|
|
|
|
|
by krackers
178 days ago
|
|
Hm I did notice this bit "list of up to the last 50 targets you've done (so you don't get duplicate targets too frequently)" which seems to invalidate some of the methodology. If the target is never among the last 50 you've done that skews sample space a bit. The fact that this needs to be done also seems to imply the set of images is not that large... And this is worsened by the fact that the LLM-based auto scoring explicitly uses the last 10 as decoy targets >When you submit a session, the system collects your last 10 targets (including the current target) to create a pool of possible matches. A multimodal AI agent is presented with your complete session (including all drawings, text, and data) along with all 10 targets from the pool. The agent is instructed to analyze and rank the targets based on how well they match the session content.
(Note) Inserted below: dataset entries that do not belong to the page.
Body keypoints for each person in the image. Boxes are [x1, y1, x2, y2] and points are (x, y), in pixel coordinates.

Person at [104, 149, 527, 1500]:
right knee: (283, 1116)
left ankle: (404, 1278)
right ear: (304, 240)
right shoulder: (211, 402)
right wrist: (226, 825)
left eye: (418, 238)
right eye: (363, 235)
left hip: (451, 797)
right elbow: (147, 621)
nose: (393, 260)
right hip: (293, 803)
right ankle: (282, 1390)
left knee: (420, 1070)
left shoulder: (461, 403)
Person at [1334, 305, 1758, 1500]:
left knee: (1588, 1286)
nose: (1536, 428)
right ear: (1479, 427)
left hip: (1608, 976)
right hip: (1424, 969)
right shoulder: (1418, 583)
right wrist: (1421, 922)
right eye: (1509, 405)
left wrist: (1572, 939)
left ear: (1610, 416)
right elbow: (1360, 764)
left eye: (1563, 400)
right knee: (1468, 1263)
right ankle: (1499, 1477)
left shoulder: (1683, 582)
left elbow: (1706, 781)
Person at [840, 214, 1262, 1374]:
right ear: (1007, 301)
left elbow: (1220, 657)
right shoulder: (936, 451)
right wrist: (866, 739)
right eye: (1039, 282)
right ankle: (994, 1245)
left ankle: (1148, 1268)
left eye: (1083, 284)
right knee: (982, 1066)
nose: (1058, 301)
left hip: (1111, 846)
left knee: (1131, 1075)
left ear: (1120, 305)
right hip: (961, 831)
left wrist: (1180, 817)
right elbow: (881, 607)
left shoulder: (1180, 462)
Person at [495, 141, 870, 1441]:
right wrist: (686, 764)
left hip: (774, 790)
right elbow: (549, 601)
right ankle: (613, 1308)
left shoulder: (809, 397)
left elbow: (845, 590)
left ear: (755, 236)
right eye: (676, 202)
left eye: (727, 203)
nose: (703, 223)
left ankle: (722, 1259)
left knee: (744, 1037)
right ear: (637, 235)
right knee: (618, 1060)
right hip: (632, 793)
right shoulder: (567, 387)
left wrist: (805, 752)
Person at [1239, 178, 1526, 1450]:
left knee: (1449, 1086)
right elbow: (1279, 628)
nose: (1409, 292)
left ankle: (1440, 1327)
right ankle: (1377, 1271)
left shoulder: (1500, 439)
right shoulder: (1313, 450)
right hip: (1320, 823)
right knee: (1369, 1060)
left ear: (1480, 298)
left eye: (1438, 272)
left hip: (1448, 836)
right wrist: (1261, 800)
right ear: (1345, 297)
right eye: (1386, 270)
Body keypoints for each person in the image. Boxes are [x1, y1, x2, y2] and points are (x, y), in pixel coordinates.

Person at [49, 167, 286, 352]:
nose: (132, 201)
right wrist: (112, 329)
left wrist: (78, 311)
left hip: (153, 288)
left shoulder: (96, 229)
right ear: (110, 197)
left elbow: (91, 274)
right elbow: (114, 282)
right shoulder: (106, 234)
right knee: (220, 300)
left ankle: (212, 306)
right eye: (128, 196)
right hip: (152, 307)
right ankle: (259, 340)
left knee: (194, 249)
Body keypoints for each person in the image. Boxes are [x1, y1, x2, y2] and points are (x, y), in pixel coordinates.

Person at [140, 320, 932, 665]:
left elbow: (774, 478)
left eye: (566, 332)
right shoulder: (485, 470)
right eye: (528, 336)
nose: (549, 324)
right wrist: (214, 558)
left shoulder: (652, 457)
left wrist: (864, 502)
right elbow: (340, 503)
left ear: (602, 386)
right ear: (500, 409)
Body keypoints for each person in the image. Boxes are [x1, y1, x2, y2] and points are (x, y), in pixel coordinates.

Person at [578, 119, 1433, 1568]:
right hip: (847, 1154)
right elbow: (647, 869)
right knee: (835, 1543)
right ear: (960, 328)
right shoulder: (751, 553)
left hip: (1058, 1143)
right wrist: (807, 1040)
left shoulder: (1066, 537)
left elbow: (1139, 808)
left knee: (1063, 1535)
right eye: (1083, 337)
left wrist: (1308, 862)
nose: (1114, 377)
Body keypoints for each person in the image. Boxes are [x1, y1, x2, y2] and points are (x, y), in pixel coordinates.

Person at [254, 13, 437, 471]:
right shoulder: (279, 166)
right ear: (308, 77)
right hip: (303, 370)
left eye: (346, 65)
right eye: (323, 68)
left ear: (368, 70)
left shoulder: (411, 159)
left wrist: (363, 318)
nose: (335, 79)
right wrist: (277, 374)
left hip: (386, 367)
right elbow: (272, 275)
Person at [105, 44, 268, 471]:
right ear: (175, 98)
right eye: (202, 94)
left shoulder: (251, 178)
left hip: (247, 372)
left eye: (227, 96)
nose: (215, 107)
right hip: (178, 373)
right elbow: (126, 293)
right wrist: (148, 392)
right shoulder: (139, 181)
The protocol otherwise seems good, but the specific carveouts here would seem to bias results. The source for the judging is at https://github.com/Social-RV/comparative-judging which is the part which would need to be studied carefully. At first glance, it exposes raw filenames to the LLM which might bias things. The ranking logic also seems a bit sketchy, it does some tournament-style elimination thing which I haven't analyzed thoroughly but if decoys are eliminated in an earlier round it could bias things compared to just asking the LLM to order the 10 images based on similarity in a single-pass which is obviously unbiased. |
|
I think to counter this, you'd need to model your null hypothesis as the distribution that results when you have the LLM score a deliberately incorrect image against your target + dummies.